In short, it will still take time before Southwestern can roll out its capital allocation program.
Therefore, overall, I consider Southwestern a lukewarm buy, based on its 6x free cash flow multiple.
Southwestern Energy Short-Term Outlook
Southwest is one of the largest producers of natural gas and natural gas liquids in the United States. Southwest is focused on the production and transportation of natural gas and natural gas liquids. As such, it benefits from high natural gas prices.
That being said, as widely reported, the main natural gas export facility in the United States, the Freeport LNG, caught fire. This has resulted in a sharp drop in natural gas prices over the past week.
However, let’s put this sale in context. In the first case, the Freeport facility expects a partial resumption of operations in approximately 90 days. With a full recovery by the end of 2022, i.e. 6 months.
So there will be some ability to get exports out by the end of the third quarter, and an acceleration from then on.
In the second case, it is important to realize that the Freeport LNG facility accounts for only 20% of US LNG exports.
Therefore, I believe this major overreaction in the futures market will soon correct itself as market participants begin to notice that the momentum that brought us here has not changed significantly.
Yet the markets have been so fragile lately, with investors in and out of commodity companies, as they try to position themselves as best they can in this highly uncertain market. Altogether, this culminated in a spark that led natural gas companies to sell off in droves, and are now down more than 20% in a matter of days.
However, I believe that amidst this fear and uncertainty, there is a compelling opportunity for investors to consider Southwestern Energy.
Capital repayment policy?
The only reason I’m only rating Southwestern with a lukewarm buy is that it doesn’t have a clear immediate capital repayment policy. And the reason why this is so is twofold. Leverage and hedges.
Southwestern has approximately $5 billion in net debt. And for Southwestern to reach its targeted leverage range, it will take a bit longer.
As you can see above, investors are looking to close in on year-end before Southwestern’s balance sheet hits its sub-1.5x net leverage range.
The second consideration to keep in mind is that Southwestern offers a significantly leveraged book.
Southwestern’s first quarter 2022 natural gas production was 376 billion cubic feet, while its second quarter forecast also points to a very similar range.
Accordingly, if we estimate that for 2023 Southwestern’s total production reaches 1.52 trillion cubic feet, as you can see above in the red box, that puts its total production at around 62% hedged at a price slightly greater than $3.
If investors have a bullish outlook on natural gas prices, getting involved in a company that has nearly two-thirds of its production hedged at significantly lower natural gas prices doesn’t make much sense.
Along these lines, on its earnings call, Southwestern said:
As we achieve our target leverage ratio and have a clear view of our target total leverage range, we expect to be able to launch a sustainable capital return program.

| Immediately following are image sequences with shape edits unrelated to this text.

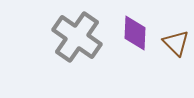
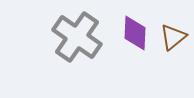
brown triangle: moved 3 px left, 6 px up; rotated 36 degrees clockwise
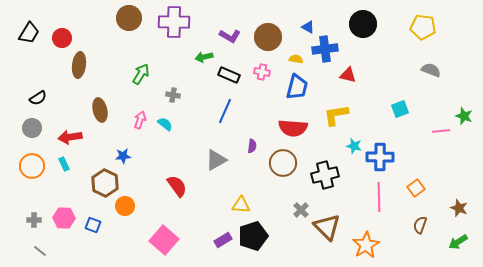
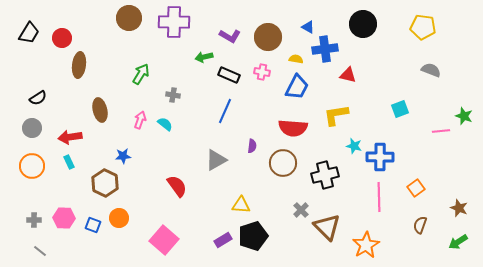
blue trapezoid at (297, 87): rotated 12 degrees clockwise
cyan rectangle at (64, 164): moved 5 px right, 2 px up
orange circle at (125, 206): moved 6 px left, 12 px down
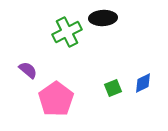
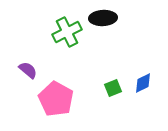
pink pentagon: rotated 8 degrees counterclockwise
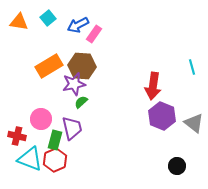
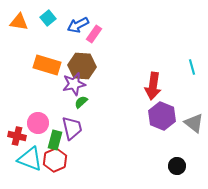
orange rectangle: moved 2 px left, 1 px up; rotated 48 degrees clockwise
pink circle: moved 3 px left, 4 px down
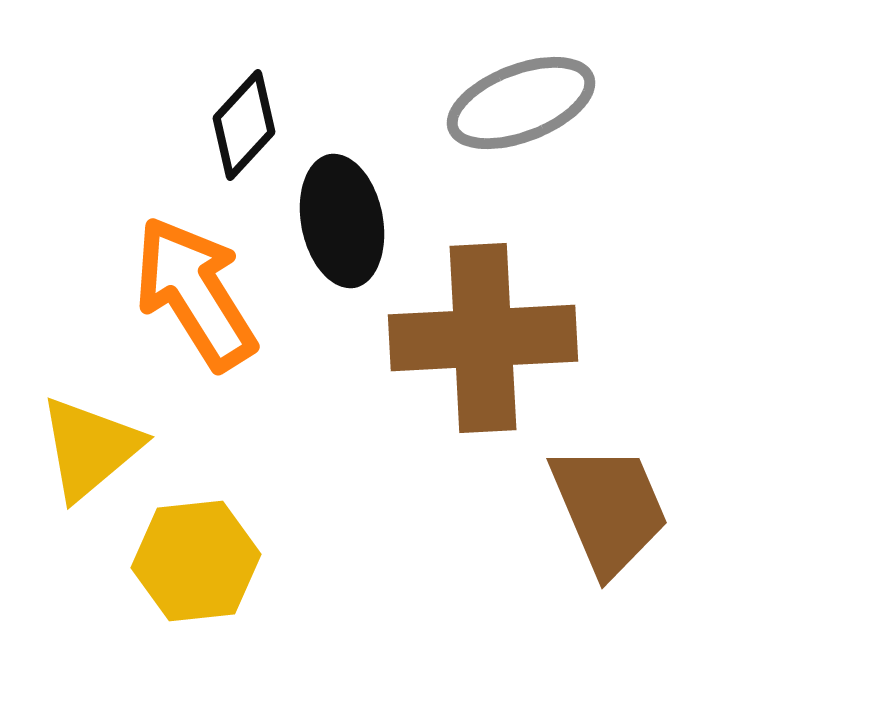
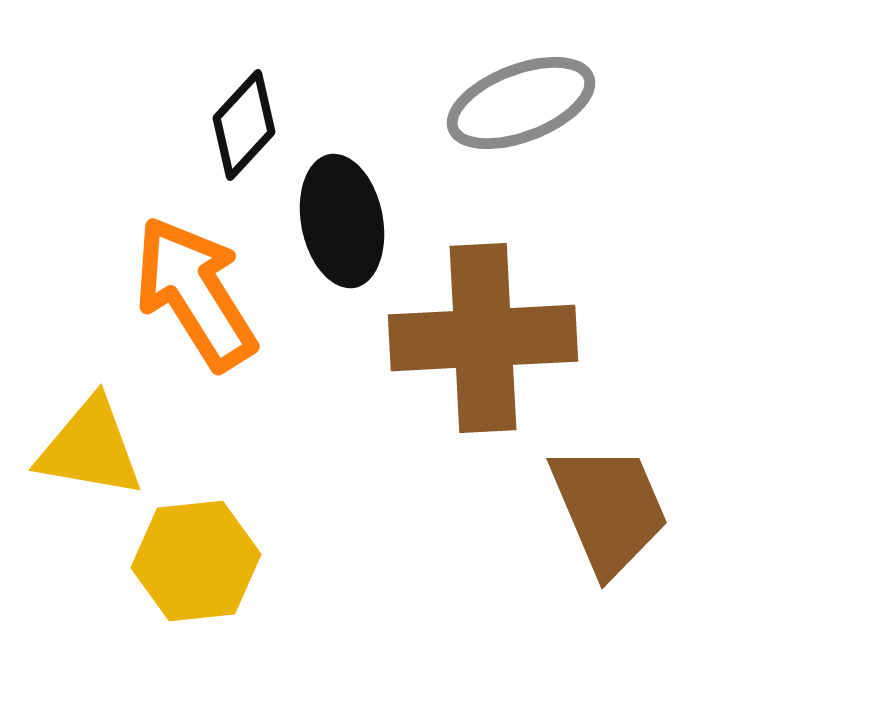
yellow triangle: rotated 50 degrees clockwise
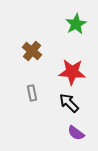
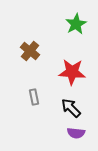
brown cross: moved 2 px left
gray rectangle: moved 2 px right, 4 px down
black arrow: moved 2 px right, 5 px down
purple semicircle: rotated 30 degrees counterclockwise
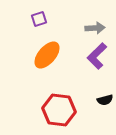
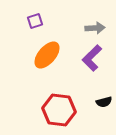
purple square: moved 4 px left, 2 px down
purple L-shape: moved 5 px left, 2 px down
black semicircle: moved 1 px left, 2 px down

Investors will therefore have to wait some time to gain greater visibility into 2023 before Southwestern can announce its sustainable capital return program.
Valuation of SWN shares – At the price of 6x free cash flow
For the first quarter of 2022, Southwestern’s free cash flow was $317 million. This figure includes its unsettled hedges of $3.2 billion that have been added back.
If we roughly estimate a similar run rate for the remainder of 2022, that would put Southwestern on target to report somewhere near $1.3 billion in free cash flow for 2022.
That leaves Southwestern at a very rough price of 6x this year’s free cash flow.
This multiple is largely in line with its peers. While many of its peers looking to 2023 are significantly less covered.
The reason I have a lukewarm buy rating on this stock is because the value investor in me will never shy away from a company that is priced in mid-figures to free cash flow.
On the other hand, since its natural gas portfolio is so heavily hedged, by my estimate at around 62%, this leaves very little room to take full advantage of high natural gas prices.
The way I would describe it is something like being at “the natural gas party‘ and everyone’s on champagne and you’re on orange juice. It’s cool and all, but it’s far from the full experience.